From noise to first words
We kept this first model deliberately tiny - small enough to train on an ordinary computer, with no specialised hardware, in about two hours. It is very much a warm-up, not the finished article. But watching it learn was genuinely moving.
It begins as pure noise: random output, no structure, no words. Then, step by step, patterns start to surface. And after a couple of hours, when we asked it to continue the phrase "Tallinn on" ("Tallinn is"), it gave us this:
Tallinn on ta, aga ta ta ta ta aga neid see ta ta kui ta oma ta oli ka tema…
It's babbling. Ta - he, she, it. Aga - but. Kui - if. Oli - was. The handful of little words that hold every Estonian sentence together, repeated like a toddler who has just discovered them and can't quite stop. It isn't saying anything yet. But it is unmistakably trying to say it in Estonian - and we found that oddly delightful.
And every so often, it startles you. Elsewhere in the same session, out of the same fog, came a clean, grammatical fragment:
…1991. aastal kuulus ta Eesti Vabariigi koosseisu.
("…in 1991 it became part of the Republic of Estonia.")
A real sentence, correctly formed, appearing out of nowhere. That's the moment you realise the thing is genuinely learning - not memorising, learning - and you start to imagine what it will sound like after a proper, full-scale training run.
Grounded, or nothing at all
The other half of Lectorium is the part that matters most for law: it should never make things up. Our design principle has been blunt from the start - an answer without a citation is not an answer worth giving.
So we built the retrieval-and-citation machinery: the system finds the relevant legal text first, and only then forms a response, always pointing back to the source. Crucially, if it can't find anything relevant enough, it says so instead of guessing. We've tested this end to end and it behaves exactly as intended - ask it something off-topic and it politely declines rather than inventing a paragraph.

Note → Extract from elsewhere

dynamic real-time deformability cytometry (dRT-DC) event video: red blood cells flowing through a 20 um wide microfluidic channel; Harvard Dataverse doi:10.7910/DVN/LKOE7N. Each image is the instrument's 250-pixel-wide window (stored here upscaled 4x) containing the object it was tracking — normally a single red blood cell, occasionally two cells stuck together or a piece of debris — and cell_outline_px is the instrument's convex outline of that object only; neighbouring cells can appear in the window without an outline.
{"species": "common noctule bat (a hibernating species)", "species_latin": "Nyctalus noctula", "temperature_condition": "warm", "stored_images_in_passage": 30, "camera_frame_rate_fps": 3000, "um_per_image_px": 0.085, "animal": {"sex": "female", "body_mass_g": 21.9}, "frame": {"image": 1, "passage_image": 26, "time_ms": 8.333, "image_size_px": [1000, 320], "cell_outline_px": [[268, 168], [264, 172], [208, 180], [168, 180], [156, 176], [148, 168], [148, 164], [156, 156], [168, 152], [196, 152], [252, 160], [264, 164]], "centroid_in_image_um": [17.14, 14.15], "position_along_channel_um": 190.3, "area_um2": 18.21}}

One honest caveat: for now, we've tested this on a small, hand-made sample of employment-law text - not the real statute book. Wiring Lectorium up to live Riigi Teataja is one of our next steps. We're being careful here on purpose: the whole point is trustworthiness, and we'd rather show you a modest thing that works than an impressive thing that doesn't.
What we're still figuring out
We're early, and we're happy to say so. The open questions from our first post are still open - but we now have first answers to some of them:
- How much does an Estonian-first tokenizer matter? More than we expected. That "reads in words, not letters" gain is real and measurable.
- How small can the model be and still produce coherent Estonian? Our tiny warm-up babbles charmingly but isn't coherent yet - that takes a bigger model and a longer training run, which is exactly where we're headed next.
- Can retrieval keep it honest? So far, yes - the refuse-when-unsure behaviour works. The real test comes when we point it at the full body of Estonian legislation.
The next milestone is a proper training run on real hardware, and connecting the system to live Riigi Teataja so it reads actual law rather than our practice text.
A few things under the hood
For the curious, in plain terms:
- From scratch. We're not fine-tuning someone else's model - we're training our own, so we understand every part of it.
- Small on purpose. This first model is a fraction of the size of the giants in the headlines, and it ran on a normal computer. Small is a design choice, not a limitation.
- Estonian-first. Our own tokenizer, trained on Estonian, built around the language rather than bolted onto an English core.
- Cite, then answer. Retrieval comes before generation, and sources come with every answer - by design, not as an afterthought.
Where we go next
This was the "does the whole machine actually run?" milestone, and the answer is yes - end to end, on real Estonian text, with our own tokenizer, our own model, and a citation-first design. What we have is not yet a tool you'd hand to a lawyer. It's the foundation you build one on, and it's standing.
We'll keep sharing as we go - the good runs and the bad, the things that surprise us, and hopefully, before long, a model that graduates from babbling to something you'd actually want to read.
More soon, from the Crowned Phoenix workshop.